The Governor’s order to consolidate some school districts is getting big push back from educators. The Governor's executive order calls for districts that spend less than 60 percent of their budgets in the classroom to consolidate administrative expenses by 2020.
The Calumet School District, about 45 minutes west of Oklahoma City, has an average enrollment of 280 students. And Superintendent Dr. Keith Weldon says they are one of those districts that meet the criteria for consolidation.
“There’s very few schools that can even afford that 60 percent of our budget in the classroom,” he said Wednesday. “It’s not because superintendents don’t want to, it’s because of all these other expenses that we have to do.”
That would mean Calumet would have to consolidate a lot of those expenses with another district. Things like a superintendent, human resources, professional development, and equipment. The money saved would be put back into the district.
A News 9 poll last year showed 68 percent likely voters in Oklahomans are in favor of such an idea. Supporters point out Oklahoma has 520 school districts and ranks near the top in the country in percentage of funds spent on administrative costs even though teacher pay is now ranked at the bottom.

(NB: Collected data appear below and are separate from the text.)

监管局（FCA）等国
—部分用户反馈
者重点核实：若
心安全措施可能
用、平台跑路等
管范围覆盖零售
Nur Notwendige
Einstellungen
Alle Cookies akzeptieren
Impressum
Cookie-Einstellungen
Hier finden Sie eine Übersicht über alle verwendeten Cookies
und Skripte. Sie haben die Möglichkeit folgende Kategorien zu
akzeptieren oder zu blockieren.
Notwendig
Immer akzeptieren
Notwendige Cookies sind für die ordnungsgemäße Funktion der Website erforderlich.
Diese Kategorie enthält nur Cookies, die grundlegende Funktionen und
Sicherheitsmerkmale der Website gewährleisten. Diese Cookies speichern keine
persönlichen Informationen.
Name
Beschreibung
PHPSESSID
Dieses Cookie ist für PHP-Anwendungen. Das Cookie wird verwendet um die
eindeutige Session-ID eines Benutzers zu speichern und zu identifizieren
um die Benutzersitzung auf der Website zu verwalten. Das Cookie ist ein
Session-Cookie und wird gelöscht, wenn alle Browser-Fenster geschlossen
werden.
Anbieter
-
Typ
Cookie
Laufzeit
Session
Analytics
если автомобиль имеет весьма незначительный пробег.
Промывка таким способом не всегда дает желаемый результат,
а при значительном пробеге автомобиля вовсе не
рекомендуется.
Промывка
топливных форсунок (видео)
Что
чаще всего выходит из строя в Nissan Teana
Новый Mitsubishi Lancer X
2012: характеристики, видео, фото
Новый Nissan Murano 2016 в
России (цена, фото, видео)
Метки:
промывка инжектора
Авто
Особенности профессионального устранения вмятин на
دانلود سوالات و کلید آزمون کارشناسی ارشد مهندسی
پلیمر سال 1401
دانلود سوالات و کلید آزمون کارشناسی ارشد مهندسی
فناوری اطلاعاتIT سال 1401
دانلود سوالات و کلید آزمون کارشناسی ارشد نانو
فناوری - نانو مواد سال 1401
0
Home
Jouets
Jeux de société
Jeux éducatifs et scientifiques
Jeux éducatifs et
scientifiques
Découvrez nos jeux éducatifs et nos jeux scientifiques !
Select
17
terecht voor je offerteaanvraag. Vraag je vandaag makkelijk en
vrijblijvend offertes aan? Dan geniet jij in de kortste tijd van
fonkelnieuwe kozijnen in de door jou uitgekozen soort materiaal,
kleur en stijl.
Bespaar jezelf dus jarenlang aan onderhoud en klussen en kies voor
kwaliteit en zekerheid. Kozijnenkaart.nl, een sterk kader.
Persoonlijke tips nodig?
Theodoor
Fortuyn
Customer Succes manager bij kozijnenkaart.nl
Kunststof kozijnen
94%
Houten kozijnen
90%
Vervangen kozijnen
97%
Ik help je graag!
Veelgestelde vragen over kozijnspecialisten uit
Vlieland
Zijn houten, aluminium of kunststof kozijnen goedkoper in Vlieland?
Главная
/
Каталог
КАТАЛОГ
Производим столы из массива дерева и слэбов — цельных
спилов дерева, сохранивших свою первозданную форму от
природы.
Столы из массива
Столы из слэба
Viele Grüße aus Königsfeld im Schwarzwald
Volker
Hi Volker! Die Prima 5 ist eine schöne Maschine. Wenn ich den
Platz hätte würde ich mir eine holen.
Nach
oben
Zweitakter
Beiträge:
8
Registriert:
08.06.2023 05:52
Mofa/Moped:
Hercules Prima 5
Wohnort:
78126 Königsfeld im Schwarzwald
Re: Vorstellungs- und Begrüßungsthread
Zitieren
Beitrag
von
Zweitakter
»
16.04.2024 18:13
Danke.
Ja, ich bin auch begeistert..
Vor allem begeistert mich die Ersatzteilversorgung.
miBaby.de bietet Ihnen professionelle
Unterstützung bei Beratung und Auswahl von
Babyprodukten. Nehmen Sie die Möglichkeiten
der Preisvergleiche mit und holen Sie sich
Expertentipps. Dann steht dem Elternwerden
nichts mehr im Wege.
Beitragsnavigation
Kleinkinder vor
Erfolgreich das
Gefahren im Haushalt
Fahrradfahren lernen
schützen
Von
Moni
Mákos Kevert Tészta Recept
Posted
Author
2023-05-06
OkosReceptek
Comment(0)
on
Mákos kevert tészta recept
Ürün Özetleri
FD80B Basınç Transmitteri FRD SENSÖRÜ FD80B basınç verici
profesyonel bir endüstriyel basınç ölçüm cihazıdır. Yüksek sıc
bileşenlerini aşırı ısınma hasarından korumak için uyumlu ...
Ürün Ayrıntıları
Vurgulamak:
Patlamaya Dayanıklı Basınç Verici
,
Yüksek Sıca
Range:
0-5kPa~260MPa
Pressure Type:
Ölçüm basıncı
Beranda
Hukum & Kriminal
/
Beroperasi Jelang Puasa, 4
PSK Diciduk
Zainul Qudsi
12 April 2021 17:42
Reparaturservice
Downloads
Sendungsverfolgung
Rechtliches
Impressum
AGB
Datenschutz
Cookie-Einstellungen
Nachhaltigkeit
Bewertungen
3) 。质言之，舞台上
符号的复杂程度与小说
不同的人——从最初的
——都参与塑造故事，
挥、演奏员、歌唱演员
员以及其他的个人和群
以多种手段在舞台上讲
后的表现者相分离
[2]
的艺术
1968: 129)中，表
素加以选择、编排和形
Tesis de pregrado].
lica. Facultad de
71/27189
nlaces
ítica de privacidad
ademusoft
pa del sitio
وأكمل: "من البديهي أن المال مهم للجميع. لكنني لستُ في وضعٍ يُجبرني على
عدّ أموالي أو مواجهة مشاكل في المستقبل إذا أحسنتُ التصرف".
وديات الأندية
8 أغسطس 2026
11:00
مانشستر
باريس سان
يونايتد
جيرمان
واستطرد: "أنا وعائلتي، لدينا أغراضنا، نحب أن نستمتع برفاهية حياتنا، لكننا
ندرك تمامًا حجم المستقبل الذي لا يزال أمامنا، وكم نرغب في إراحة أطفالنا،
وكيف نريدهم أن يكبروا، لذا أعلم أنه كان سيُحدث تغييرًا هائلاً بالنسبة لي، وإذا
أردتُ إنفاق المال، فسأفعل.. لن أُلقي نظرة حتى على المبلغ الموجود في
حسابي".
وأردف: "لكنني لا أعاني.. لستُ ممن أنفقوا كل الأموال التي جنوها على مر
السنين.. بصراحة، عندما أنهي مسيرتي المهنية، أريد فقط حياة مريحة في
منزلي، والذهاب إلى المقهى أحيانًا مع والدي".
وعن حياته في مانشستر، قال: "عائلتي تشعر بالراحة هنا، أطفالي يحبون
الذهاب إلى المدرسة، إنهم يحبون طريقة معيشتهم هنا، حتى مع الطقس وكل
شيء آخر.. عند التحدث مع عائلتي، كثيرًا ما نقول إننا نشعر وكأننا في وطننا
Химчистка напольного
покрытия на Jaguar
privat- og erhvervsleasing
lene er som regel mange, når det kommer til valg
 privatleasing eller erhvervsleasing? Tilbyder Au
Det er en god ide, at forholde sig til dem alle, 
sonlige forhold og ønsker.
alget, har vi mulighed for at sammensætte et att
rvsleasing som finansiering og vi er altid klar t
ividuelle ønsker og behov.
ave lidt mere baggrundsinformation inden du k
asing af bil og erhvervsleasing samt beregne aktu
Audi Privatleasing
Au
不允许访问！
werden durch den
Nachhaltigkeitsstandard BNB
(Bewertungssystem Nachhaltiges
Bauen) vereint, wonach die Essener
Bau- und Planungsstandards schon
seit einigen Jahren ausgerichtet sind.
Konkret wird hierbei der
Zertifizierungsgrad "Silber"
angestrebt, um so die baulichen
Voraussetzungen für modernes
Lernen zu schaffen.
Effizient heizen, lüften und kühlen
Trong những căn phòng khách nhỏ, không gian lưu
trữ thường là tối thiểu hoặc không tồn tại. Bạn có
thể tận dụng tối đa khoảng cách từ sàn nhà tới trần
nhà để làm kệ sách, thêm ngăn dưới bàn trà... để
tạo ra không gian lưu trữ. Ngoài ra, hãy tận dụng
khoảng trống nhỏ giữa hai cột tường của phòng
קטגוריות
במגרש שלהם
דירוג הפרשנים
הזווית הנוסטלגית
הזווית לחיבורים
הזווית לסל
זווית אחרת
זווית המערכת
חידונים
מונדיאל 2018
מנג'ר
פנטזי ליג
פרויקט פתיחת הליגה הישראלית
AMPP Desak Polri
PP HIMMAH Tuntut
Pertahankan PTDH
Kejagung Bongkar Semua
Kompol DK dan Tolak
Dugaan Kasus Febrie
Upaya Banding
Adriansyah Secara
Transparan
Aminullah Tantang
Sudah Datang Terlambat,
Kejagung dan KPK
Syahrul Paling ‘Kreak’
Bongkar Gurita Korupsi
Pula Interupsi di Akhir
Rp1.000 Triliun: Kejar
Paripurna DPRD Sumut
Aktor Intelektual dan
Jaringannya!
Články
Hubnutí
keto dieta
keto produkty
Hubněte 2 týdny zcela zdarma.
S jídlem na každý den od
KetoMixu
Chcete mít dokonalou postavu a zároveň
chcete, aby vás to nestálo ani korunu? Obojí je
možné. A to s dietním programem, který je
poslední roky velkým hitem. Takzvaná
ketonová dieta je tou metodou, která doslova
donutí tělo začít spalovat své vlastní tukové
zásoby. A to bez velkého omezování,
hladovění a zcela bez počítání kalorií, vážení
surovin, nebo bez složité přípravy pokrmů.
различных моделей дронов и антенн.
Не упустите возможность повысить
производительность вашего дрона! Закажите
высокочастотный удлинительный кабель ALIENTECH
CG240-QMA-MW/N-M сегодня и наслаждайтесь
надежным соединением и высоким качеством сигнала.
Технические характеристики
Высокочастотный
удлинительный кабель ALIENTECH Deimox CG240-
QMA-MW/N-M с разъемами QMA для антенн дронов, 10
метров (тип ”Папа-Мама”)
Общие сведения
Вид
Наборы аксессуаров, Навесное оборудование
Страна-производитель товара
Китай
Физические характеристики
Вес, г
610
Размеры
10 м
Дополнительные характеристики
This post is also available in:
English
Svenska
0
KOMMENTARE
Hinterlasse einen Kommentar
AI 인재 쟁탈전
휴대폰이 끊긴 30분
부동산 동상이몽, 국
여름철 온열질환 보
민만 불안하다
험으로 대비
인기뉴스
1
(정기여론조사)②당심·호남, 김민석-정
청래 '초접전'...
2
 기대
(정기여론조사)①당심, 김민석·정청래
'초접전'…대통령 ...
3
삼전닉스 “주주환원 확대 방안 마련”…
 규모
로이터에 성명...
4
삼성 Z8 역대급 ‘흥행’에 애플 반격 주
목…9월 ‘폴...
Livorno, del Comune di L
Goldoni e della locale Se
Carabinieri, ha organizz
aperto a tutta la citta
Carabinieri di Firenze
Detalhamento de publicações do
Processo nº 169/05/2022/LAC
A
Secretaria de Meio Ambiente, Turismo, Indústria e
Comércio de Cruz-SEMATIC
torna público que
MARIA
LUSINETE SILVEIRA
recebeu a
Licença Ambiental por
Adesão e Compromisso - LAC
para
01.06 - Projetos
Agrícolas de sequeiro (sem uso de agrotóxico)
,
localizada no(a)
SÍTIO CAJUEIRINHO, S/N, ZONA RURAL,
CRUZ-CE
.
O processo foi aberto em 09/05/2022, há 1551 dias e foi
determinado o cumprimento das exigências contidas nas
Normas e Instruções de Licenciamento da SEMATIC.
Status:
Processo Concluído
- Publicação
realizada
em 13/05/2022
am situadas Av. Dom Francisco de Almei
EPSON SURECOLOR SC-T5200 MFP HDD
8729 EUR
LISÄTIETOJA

“The goal is to increase the focus on getting more dollars going to the classroom to support higher teacher salaries and instructional resources,” said Governor Fallin’s Communications Director Michael McNutt on Wednesday.
But educators say the call for consolidation is simply a distraction from the real issue and shifting money in already thin budgets won't solve this crisis.
“We don’t have a spending problem, public schools don’t have a spending problem. We have a revenue problem,” said Dr. Weldon.